_DATA FOR ANALYSIS_
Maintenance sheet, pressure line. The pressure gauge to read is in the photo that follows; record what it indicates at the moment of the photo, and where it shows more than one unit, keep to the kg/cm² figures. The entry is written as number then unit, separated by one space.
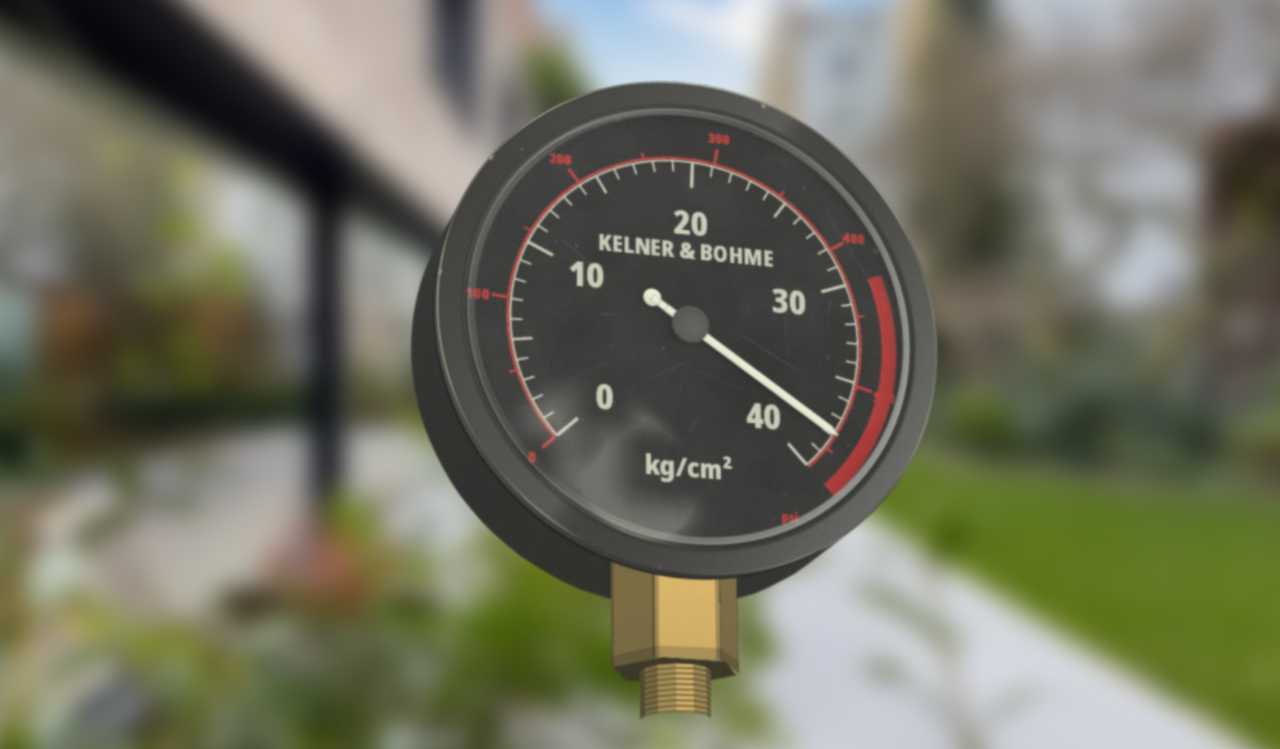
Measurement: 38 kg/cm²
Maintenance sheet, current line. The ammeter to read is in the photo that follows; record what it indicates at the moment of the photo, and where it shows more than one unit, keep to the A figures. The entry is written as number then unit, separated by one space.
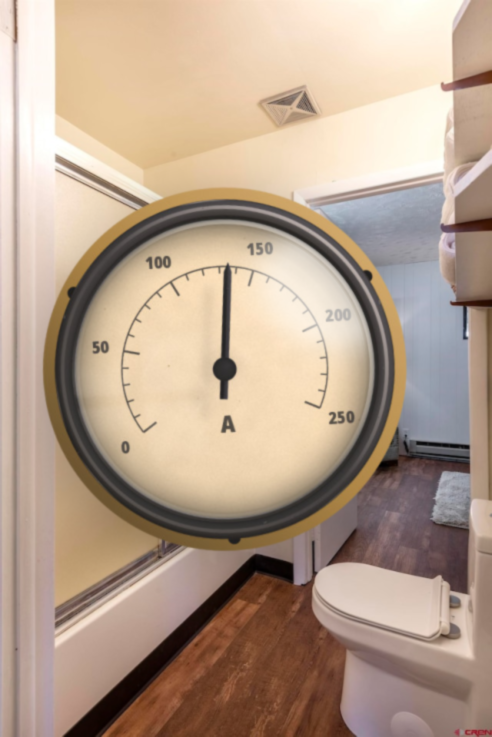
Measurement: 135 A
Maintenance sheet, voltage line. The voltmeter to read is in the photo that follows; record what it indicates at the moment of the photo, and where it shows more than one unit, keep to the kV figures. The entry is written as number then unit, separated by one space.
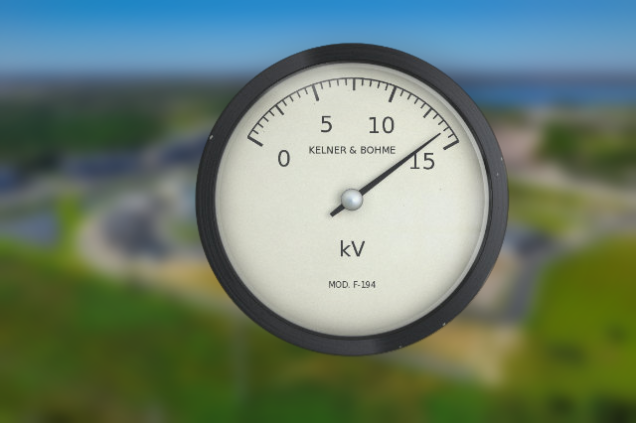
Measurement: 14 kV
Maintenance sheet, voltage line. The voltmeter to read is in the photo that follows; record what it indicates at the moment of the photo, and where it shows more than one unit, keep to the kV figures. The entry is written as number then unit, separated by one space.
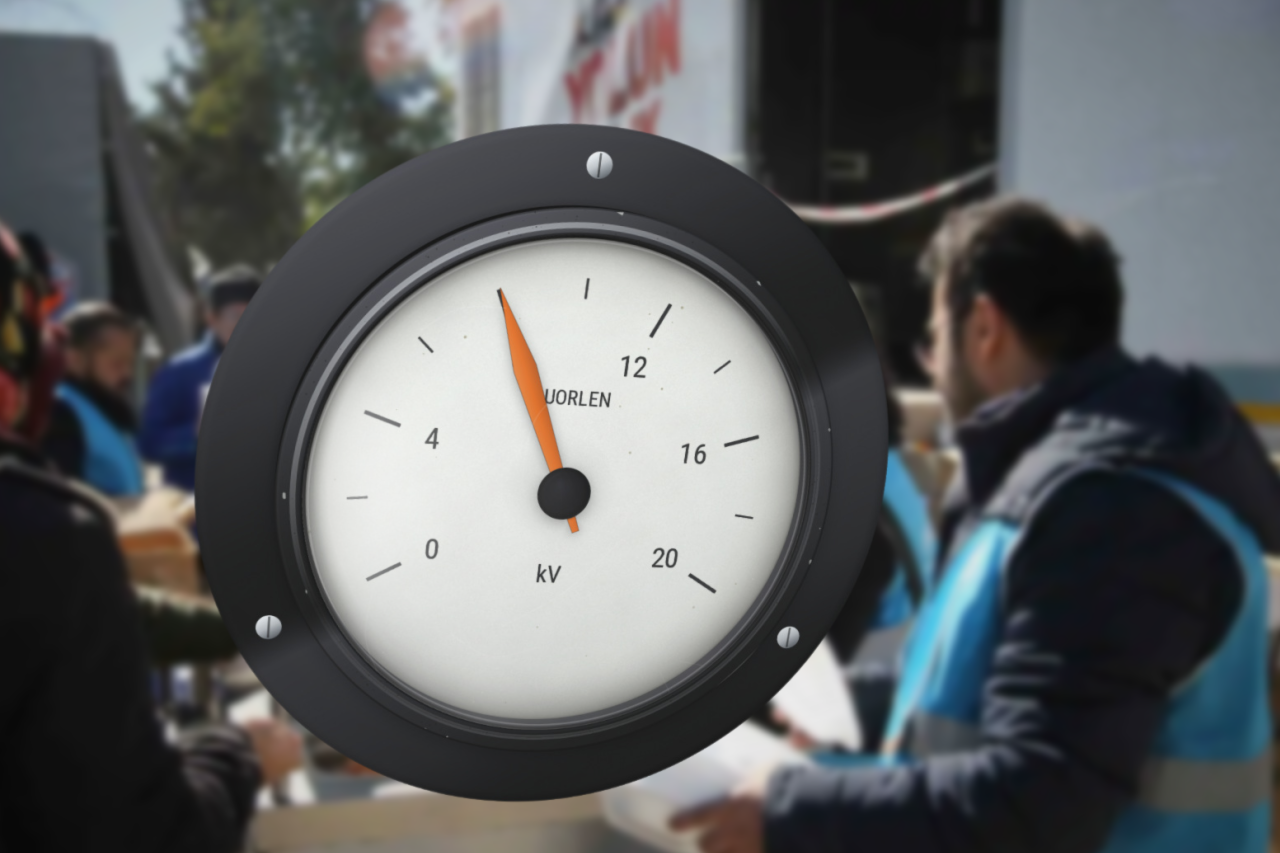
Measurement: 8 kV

_TASK PROMPT_
Print the records above word for word, leaving out the pictures.

_WRITTEN SOLUTION_
Maintenance sheet, pressure line. The pressure gauge to read is in the photo that follows; record what it indicates at the moment of the photo, and where it shows more than one unit, keep to the kg/cm² figures. The entry is written as number then unit, separated by one space.
Measurement: 38 kg/cm²
Maintenance sheet, current line. The ammeter to read is in the photo that follows; record what it indicates at the moment of the photo, and where it shows more than one unit, keep to the A figures. The entry is written as number then unit, separated by one space.
Measurement: 135 A
Maintenance sheet, voltage line. The voltmeter to read is in the photo that follows; record what it indicates at the moment of the photo, and where it shows more than one unit, keep to the kV figures. The entry is written as number then unit, separated by one space.
Measurement: 14 kV
Maintenance sheet, voltage line. The voltmeter to read is in the photo that follows; record what it indicates at the moment of the photo, and where it shows more than one unit, keep to the kV figures. The entry is written as number then unit, separated by one space.
Measurement: 8 kV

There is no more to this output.